The United States Federal Reserve has launched a $25 billion funding program for banks and other depository firms to maintain liquidity as a wave of industry shutdowns has covered another bank
In a Mar. 12 statement, the US Federal Reserve Board announced the creation of a $25 billion Bank Term Funding Program (BTFP). The support program offers loans of up to one year to banks, savings associations, credit unions, and other eligible depository institutions.
The initiative is aimed at helping banks with possible liquidity issues at times when industry turmoil has already wiped out the Silicon Valley and Signature Banks’ assets, forcing them to leave the market.

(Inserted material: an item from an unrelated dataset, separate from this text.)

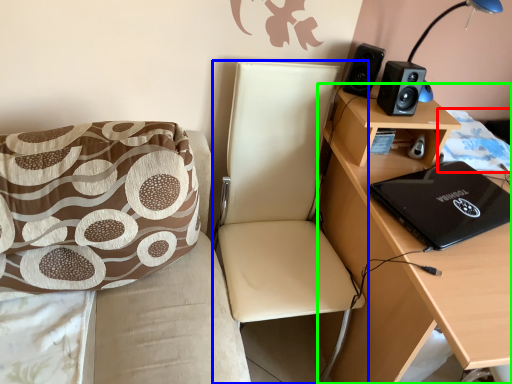
Question: Which object is positioned farthest from quilt (highlighted by a red box)? Select from chair (highlighted by a blue box) and desk (highlighted by a green box).

Choices:
 (A) chair
 (B) desk

Answer: (A)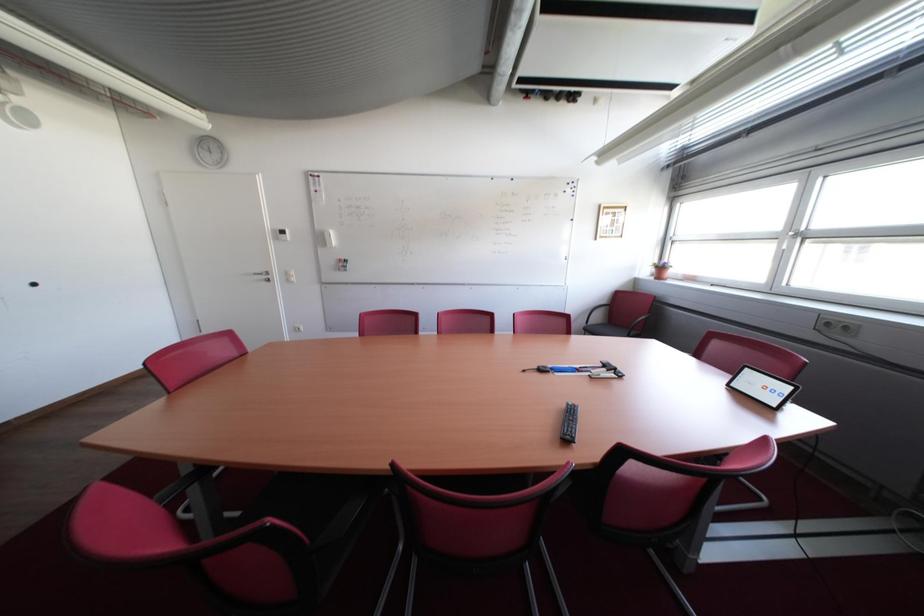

The new funding source would become an alternative for banks facing financial stresses instead of inevitably selling their securities. Eligible firms must pledge U.S. Treasurys, agency debt and mortgage-backed securities or other qualifying assets as collateral if they want to avail of the loan. The given securities will be valued “at par” — the price at which the assets were issued, which makes the offering quite a deal.
The news arrived on the same day New York financial regulator NYDFS closed Signature Bank, known to serve a number of crypto firms, “to protect the U.S. economy and strengthen public confidence in the banking system”.
A few days ago, Silicon Valley Bank (SVB) announced a sale of assets and stocks to raise additional capital, which ultimately only sped up the institution’s collapse. The bank’s dire situation was aggravated by the stablecoin issuer Circle’s disclosure of a $3.3 billion deposit in SVB.
A domino effect observed in the banking industry traces back to the collapse of Silvergate – crypto-friendly bank associated with the infamous FTX and Alameda.